**What you should do**
Restate every line of the data word for word, except for the images.

**Records for processing**
────────────────────────────────────────

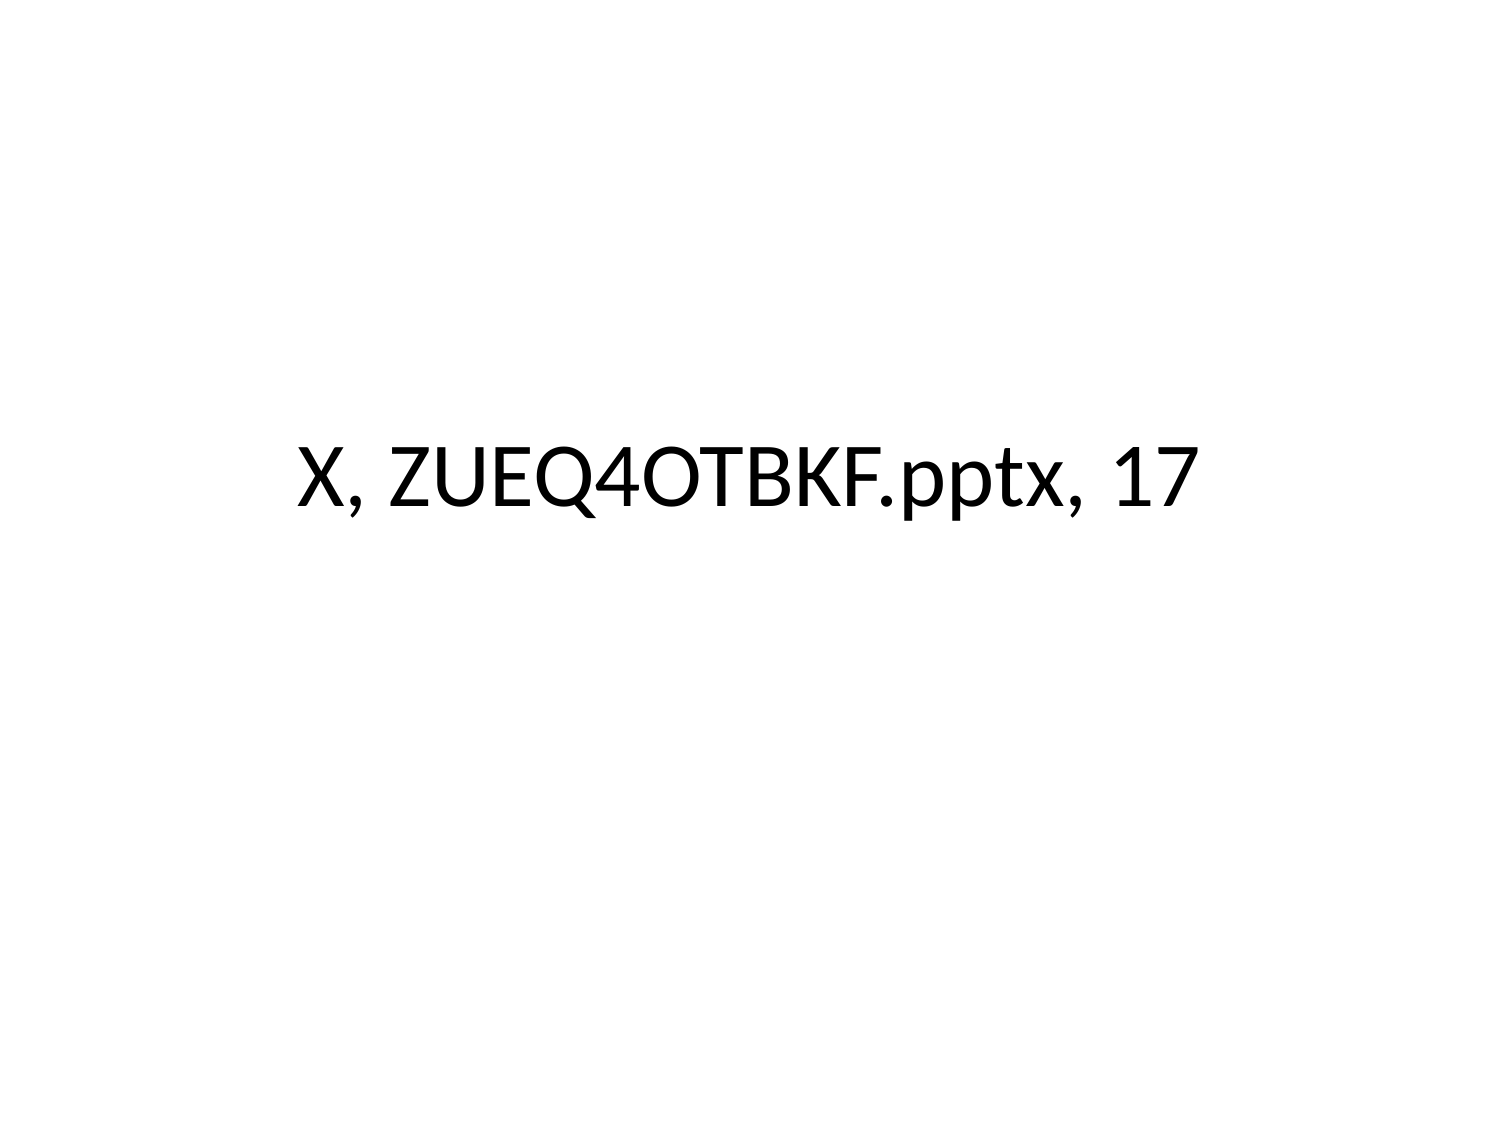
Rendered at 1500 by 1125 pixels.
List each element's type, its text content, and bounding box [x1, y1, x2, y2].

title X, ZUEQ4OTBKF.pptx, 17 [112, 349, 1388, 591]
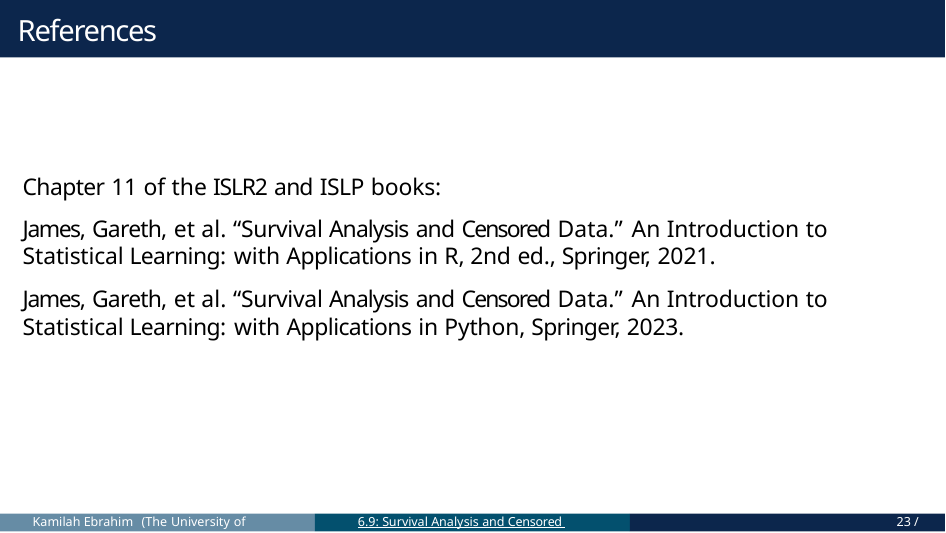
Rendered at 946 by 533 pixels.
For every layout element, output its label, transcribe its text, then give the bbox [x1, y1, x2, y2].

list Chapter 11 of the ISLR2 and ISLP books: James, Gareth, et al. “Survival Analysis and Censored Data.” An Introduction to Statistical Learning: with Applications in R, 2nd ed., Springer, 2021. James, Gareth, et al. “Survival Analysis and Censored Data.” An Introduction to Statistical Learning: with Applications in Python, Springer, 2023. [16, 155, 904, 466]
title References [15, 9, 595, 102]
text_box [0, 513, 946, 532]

────────────────────────────────────────

**Result of this exercise**
Rendered at 1500 by 1125 pixels.
List each element's type, its text content, and bounding box [x1, y1, x2, y2].

title X, ZUEQ4OTBKF.pptx, 17 [112, 349, 1388, 591]
Rendered at 946 by 533 pixels.
For every layout element, output its label, transcribe its text, then give the bbox [x1, y1, x2, y2].

list Chapter 11 of the ISLR2 and ISLP books: James, Gareth, et al. “Survival Analysis and Censored Data.” An Introduction to Statistical Learning: with Applications in R, 2nd ed., Springer, 2021. James, Gareth, et al. “Survival Analysis and Censored Data.” An Introduction to Statistical Learning: with Applications in Python, Springer, 2023. [16, 155, 904, 466]
title References [15, 9, 595, 102]
text_box [0, 513, 946, 532]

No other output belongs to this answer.